Police in Santa Martha, Mexico have arrested Natividad Arlem Torres and Mercedes Torres, two sisters who are charged with blackmailing and extorting El Tri soccer star Oribe Peralta on Wednesday. According to police, the sisters took sexually compromising photos of the Mexican striker as well teammate Javier Aquino. The photos were taken in January at a party that both the Mexican national soccer team players were attending.
Peralta rose to fame during the qualifying stages of the World Cup, and at the tournament itself as he scored the game winning goal in Mexico’s 1-0 win against Cameroon in the first game of group play. Peralta, who helped win the Gold Medal for El Tri at the 2012 London Olympics, is one of the young stars on Mexico who is the face of the team, in addition to his fame through soccer and Club America in La Liga MX, Peralta is the face of Pepsi in Mexico and 5-hour Energy in Mexico and the United States.

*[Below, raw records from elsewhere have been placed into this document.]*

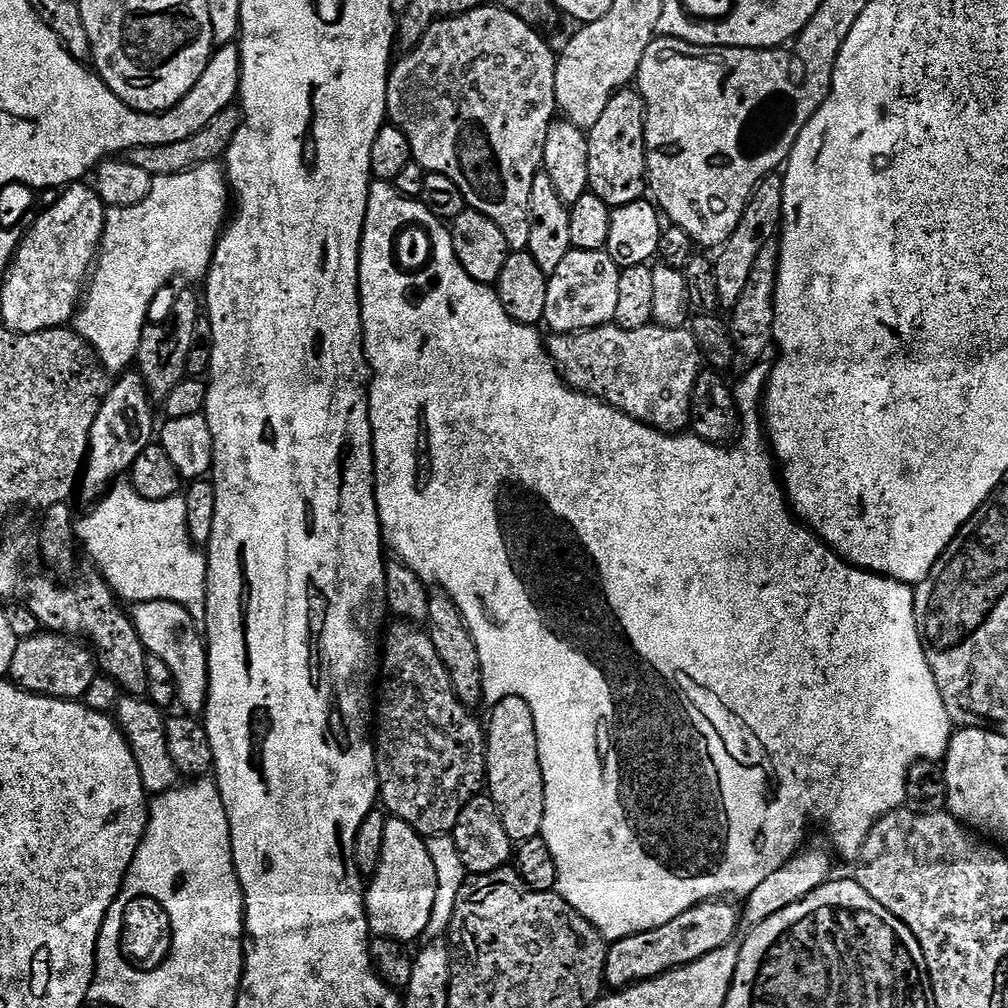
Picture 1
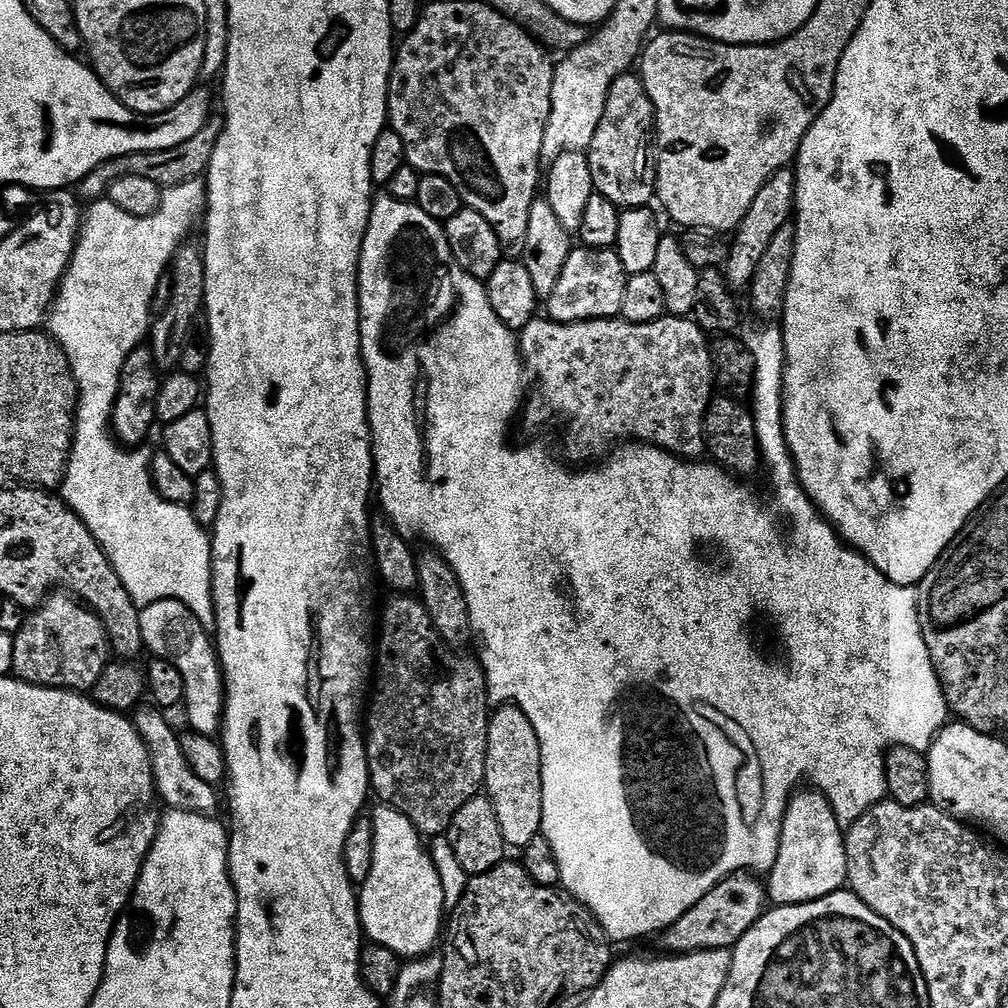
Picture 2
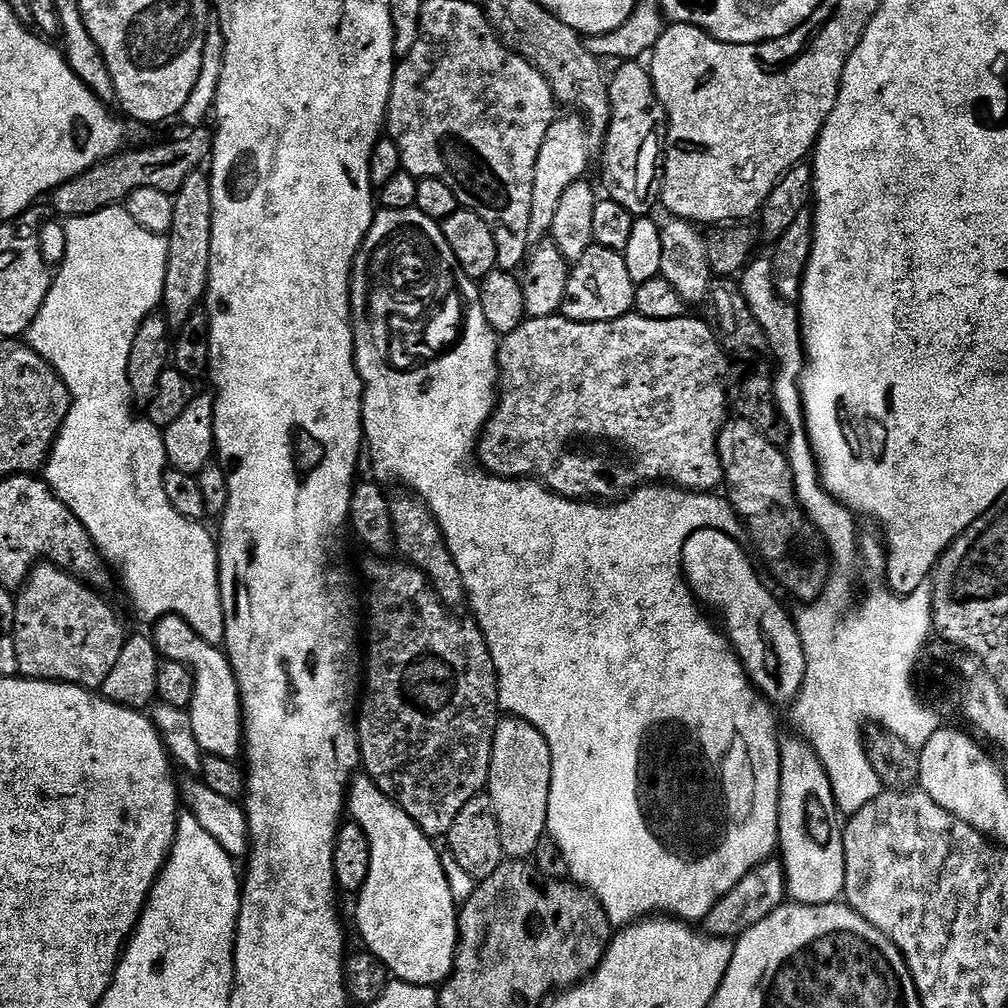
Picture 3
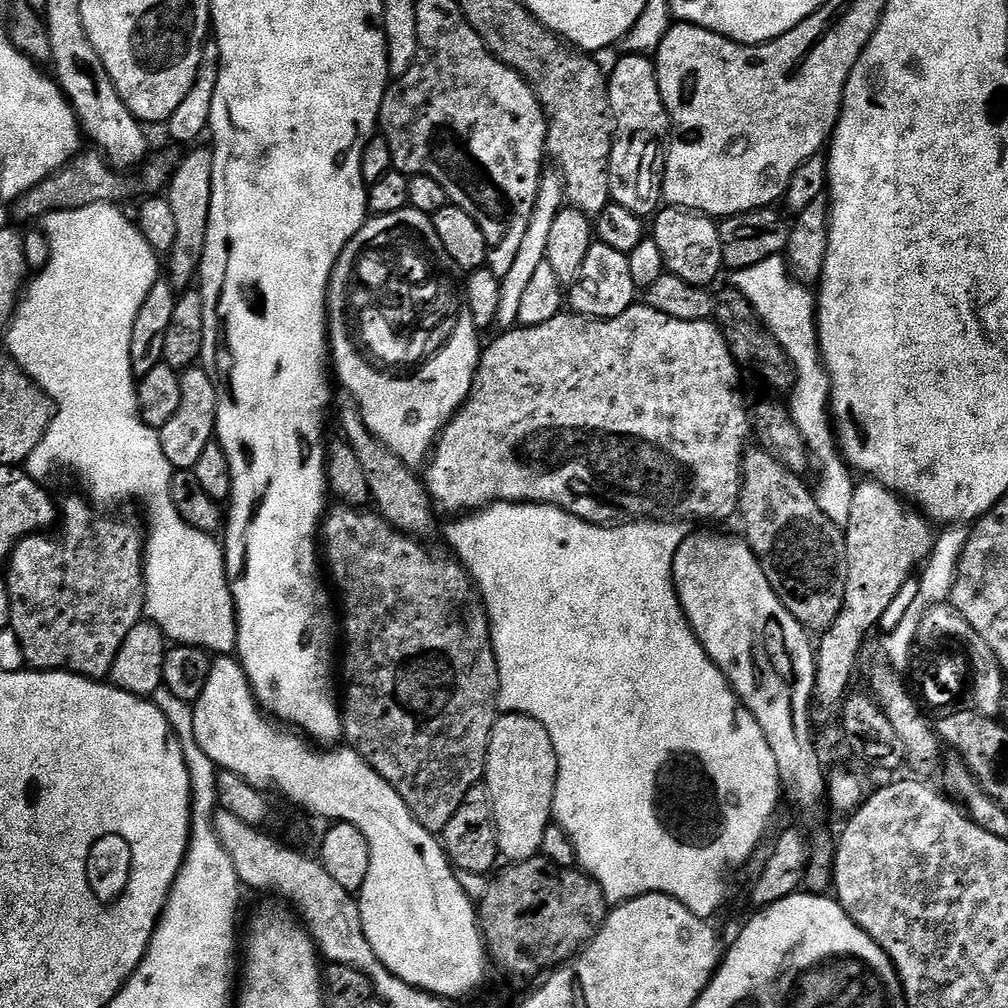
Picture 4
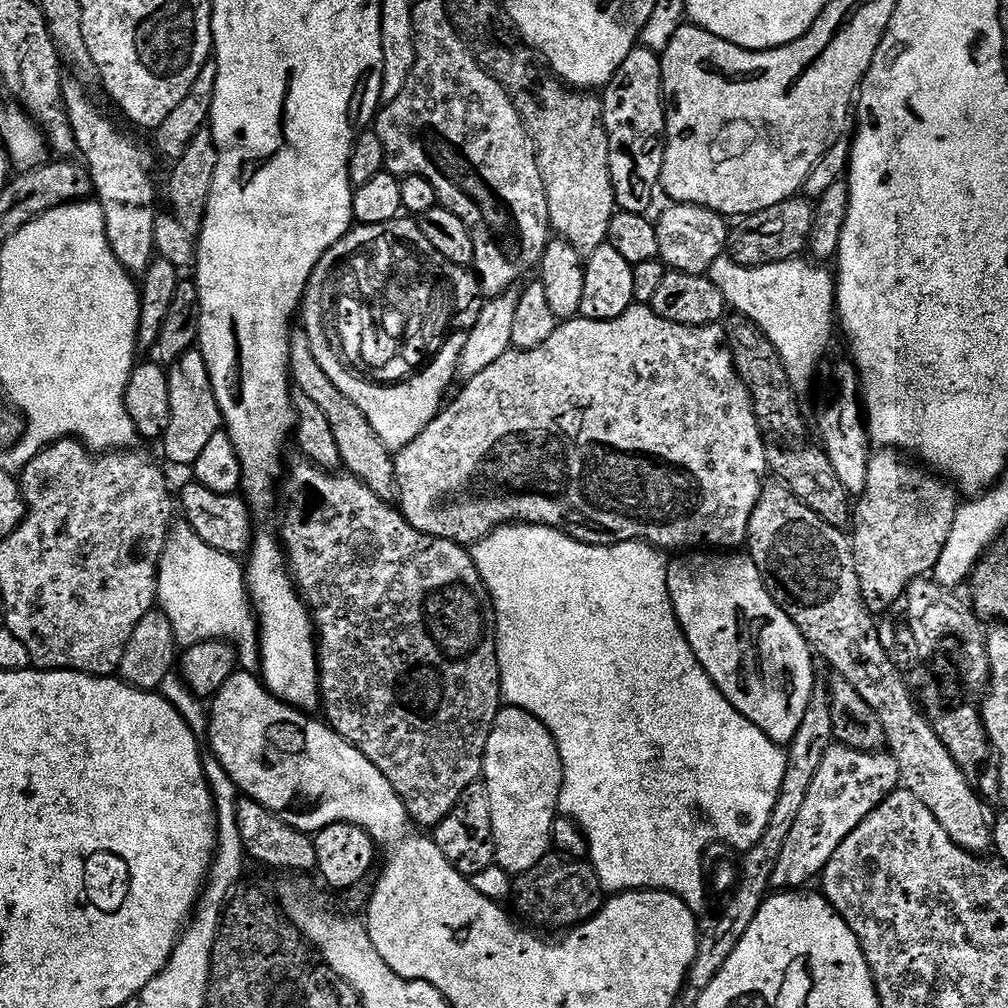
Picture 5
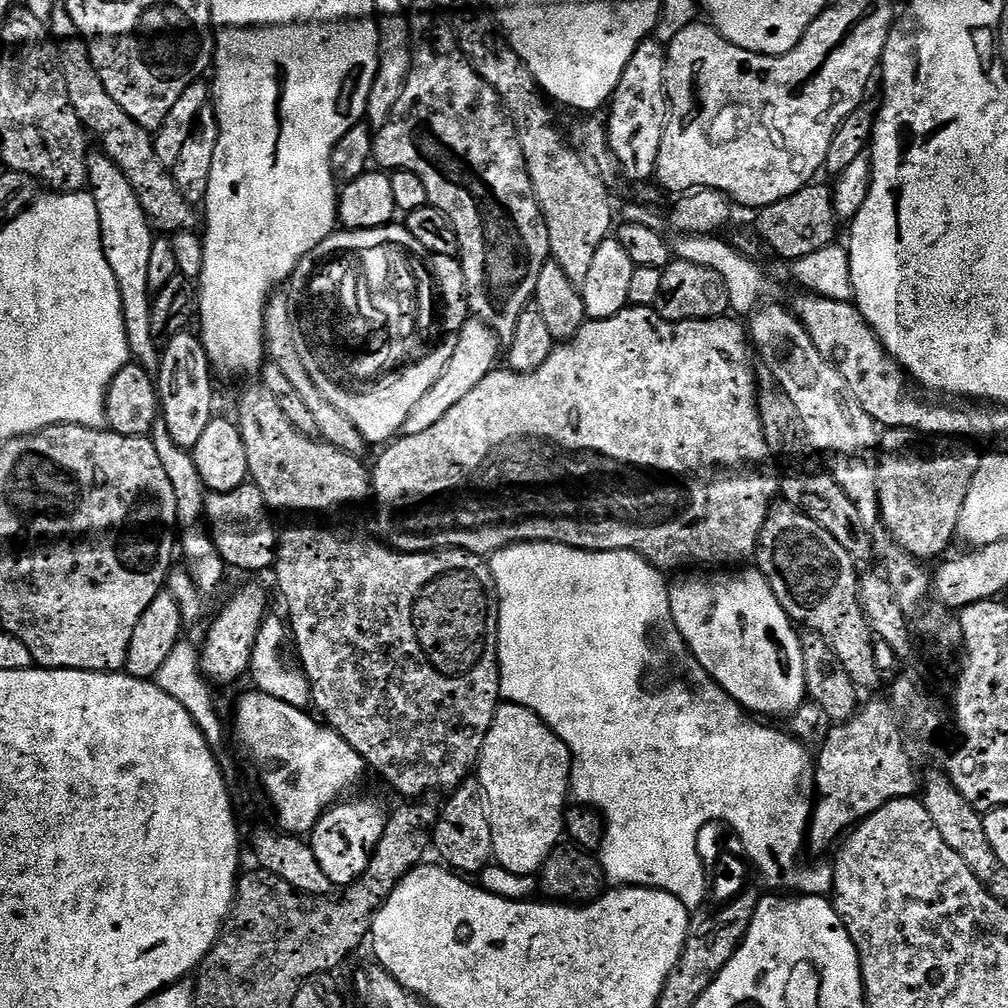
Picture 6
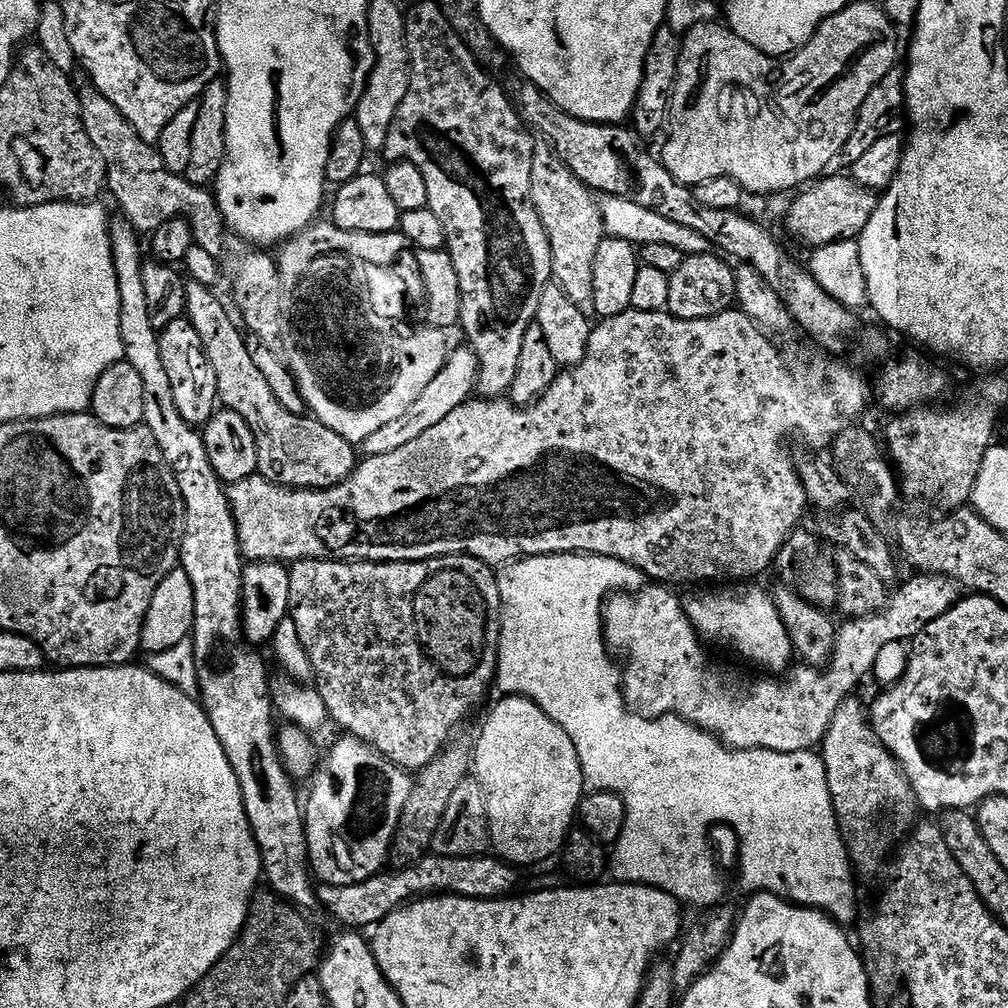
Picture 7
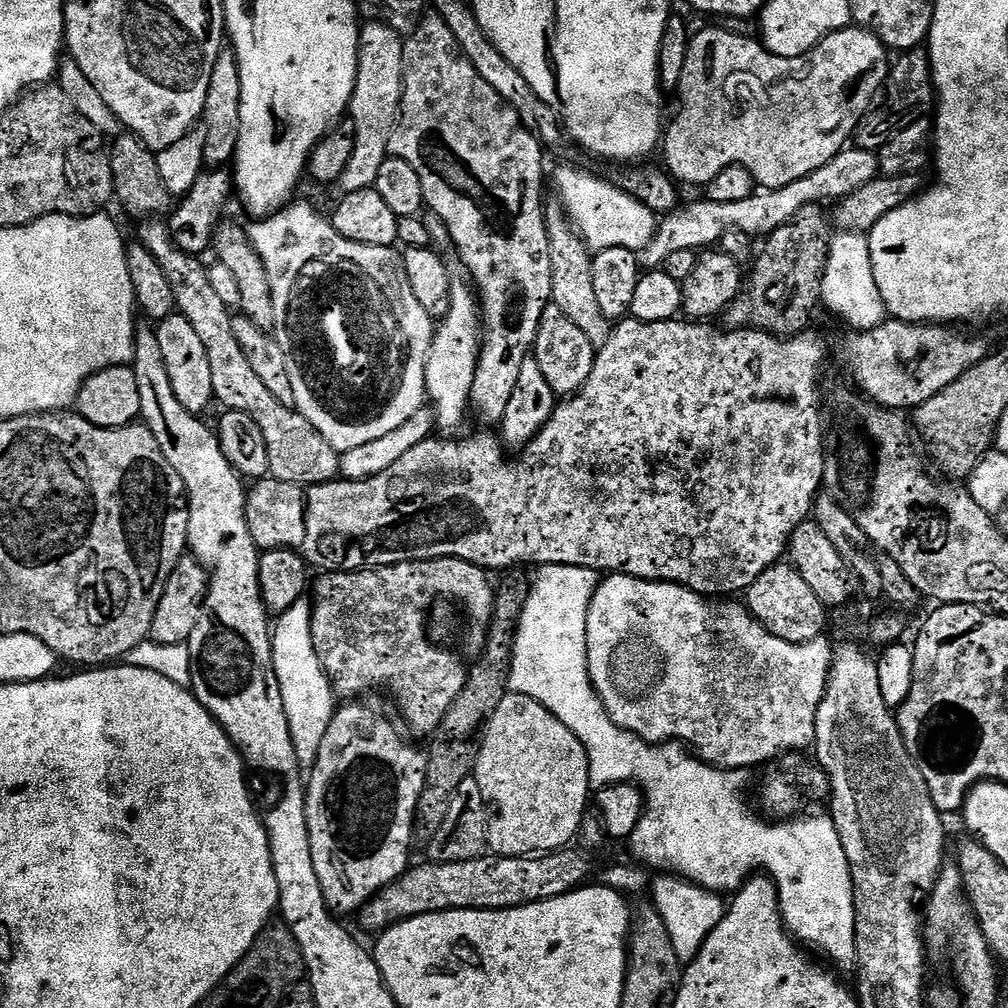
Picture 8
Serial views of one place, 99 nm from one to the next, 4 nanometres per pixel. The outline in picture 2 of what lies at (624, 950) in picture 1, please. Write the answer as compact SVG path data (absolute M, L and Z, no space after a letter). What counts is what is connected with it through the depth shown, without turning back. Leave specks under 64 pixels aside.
M747 870L735 872L718 882L718 886L710 889L693 908L686 910L678 922L664 929L662 939L672 954L731 950L760 921L768 903L766 884L759 875Z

Peralta told authorities last week that he was being extorted by two women whom he met at a party in January. He said that he exchanged phone numbers with one of the two women and that she took photos of him in compromising positions that made him “uncomfortable.” According to documents that have now been made public in Mexico, the woman in question and her sister, threatened to publish the photos in order to publicly humiliate Peralta unless he paid them half a million pesos or roughly, $38,000.
Peralta, who is married with two children smartly decided to alert authorities to the extortion attempt and go along with the sister’s plan in order to catch them in the act. Peralta gave his friend 250,000 pesos and told him to meet the young sisters at the pick-up location which was a bar in Mexico City. Mexico City police were waiting at the bar for the “drop” to take place and promptly arrested the Torres sisters and charged them with aggravated extortion.
According to Ricardo Sanchez Retana, the lawyer of the Torres sisters, the girls were set up by Peralta and the victims of an elaborate trap by Peralta in order to obtain the photographs and “take the girls out of the game”. Retana told Mexican newspaper, Reforma that Peralta merely pretended to be blackmailed and that there is no proof that the photos even exist. As of now, the infamous photographs in question have not been seen, but according to Peralta himself, the photos would have compromised his “moral integrity.”